# REQUIRED ACTION
Copy all entries without alteration and skip the pictures they hold.

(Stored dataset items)
────────
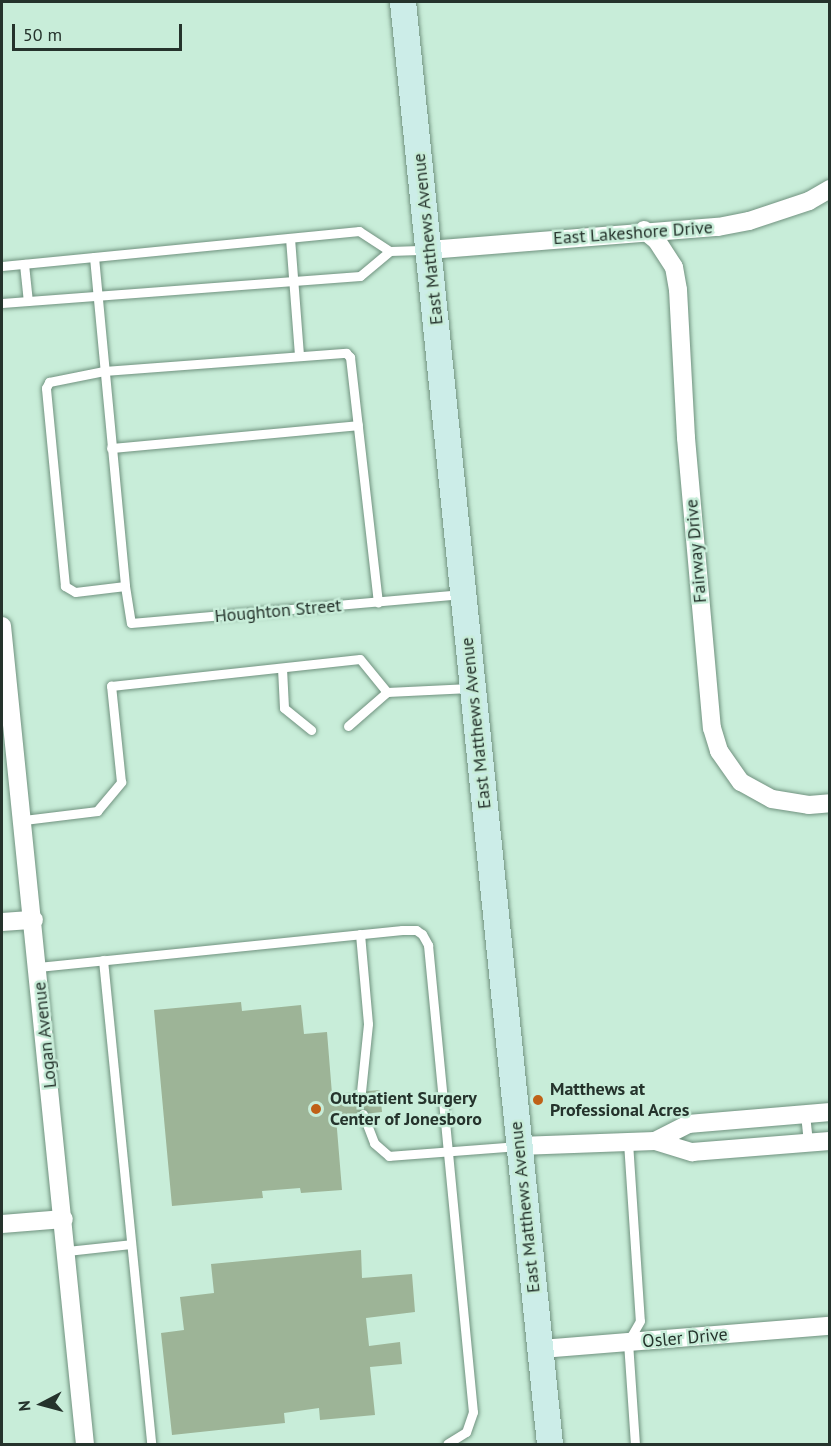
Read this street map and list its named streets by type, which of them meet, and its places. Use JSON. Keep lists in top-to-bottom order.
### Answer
{
  "streets": {
    "street": [
      "East Lakeshore Drive",
      "East Matthews Avenue",
      "Fairway Drive",
      "Logan Avenue",
      "Osler Drive"
    ],
    "lane": ["Houghton Street"]
  },
  "crossings": [
    ["East Lakeshore Drive", "East Matthews Avenue"],
    ["East Lakeshore Drive", "Fairway Drive"],
    ["East Matthews Avenue", "Houghton Street"],
    ["East Matthews Avenue", "Osler Drive"]
  ],
  "places": ["Matthews at Professional Acres", "Outpatient Surgery Center of Jonesboro"],
  "scale_bar": "50 m",
  "north": "left"
}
────────
# EXERCISE RESULT
Read this street map and list its named streets by type, which of them meet, and its places. Use JSON. Keep lists in top-to-bottom order.
### Answer
{
  "streets": {
    "street": [
      "East Lakeshore Drive",
      "East Matthews Avenue",
      "Fairway Drive",
      "Logan Avenue",
      "Osler Drive"
    ],
    "lane": ["Houghton Street"]
  },
  "crossings": [
    ["East Lakeshore Drive", "East Matthews Avenue"],
    ["East Lakeshore Drive", "Fairway Drive"],
    ["East Matthews Avenue", "Houghton Street"],
    ["East Matthews Avenue", "Osler Drive"]
  ],
  "places": ["Matthews at Professional Acres", "Outpatient Surgery Center of Jonesboro"],
  "scale_bar": "50 m",
  "north": "left"
}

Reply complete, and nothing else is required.